After each member of the transit group had gone through this process, they were put in a group cell. There, the transit group was told that they would be deported shortly, despite the earlier assurances. The Afghan teenagers, who had not eaten for the entire day, were not provided with food at any point, but access to the toilet was granted to them at the police station.

Shortly after midnight on August 9th, Hungarian police officers ordered the transit group out of the group cell and told them to enter a police van, which was driven by two Hungarian police officers. The van was colored white from the outside, and the interior was divided by wire mesh fence into several sub-sections. In the van’s rear, where the transit group was located, there were several brown chairs next to the van’s wall.

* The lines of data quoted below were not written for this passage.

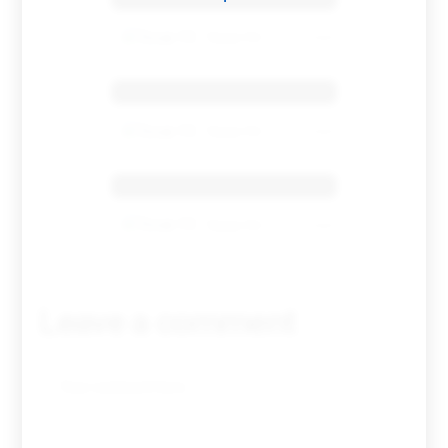
Tovar FC
01/01/2026
Benfica 1983-84
Tovar FC
01/01/2026
Benfica 1986-87
Tovar FC
01/01/2026
Leave a comment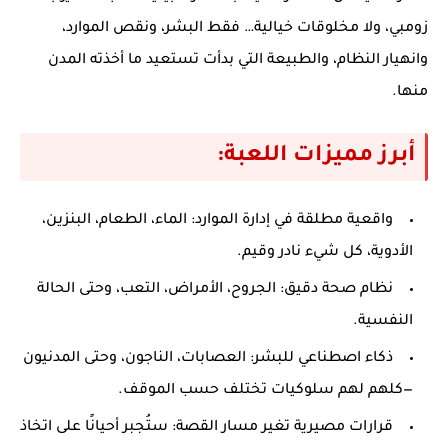
زومبي، ولا مخلوقات خيالية… فقط البشر، ونقص الموارد،
وانهيار النظام، والطبيعة التي بدأت تستعيد ما أخذته المدن
منها.
أبرز مميزات اللعبة:
واقعية مطلقة في إدارة الموارد
: الماء، الطعام، البنزين،
الأدوية، كل شيء نادر وقيم.
نظام صحة دقيق
: الجروح، الأمراض، التعب، وحتى الحالة
النفسية.
ذكاء اصطناعي للبشر
: العصابات، الناجون، وحتى المدنيون
—كلهم لهم سلوكيات تختلف حسب الموقف.
قرارات مصيرية تغير مسار القصة
: ستُجبر أحيانًا على اتخاذ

The drive lasted for some two and a half hours until the transit group was told to get out of the van at a “door” in the Hungarian-Serbian border fence close to Tompa (Hungary). The Hungarian police officers opened the door into Serbia and told the transit group to walk towards Subotica (Serbia). Several hundred meters behind the border fence, the transit group encountered two Serbian police officers. They told the teenagers not to take a bus or taxi back to Subotica (Serbia) but walk the entire distance, which took the teenagers approximately three hours and caused severe blisters on some of the teenagers’ feet. They arrived at around 06:00 in the morning – 30 hours after they had left.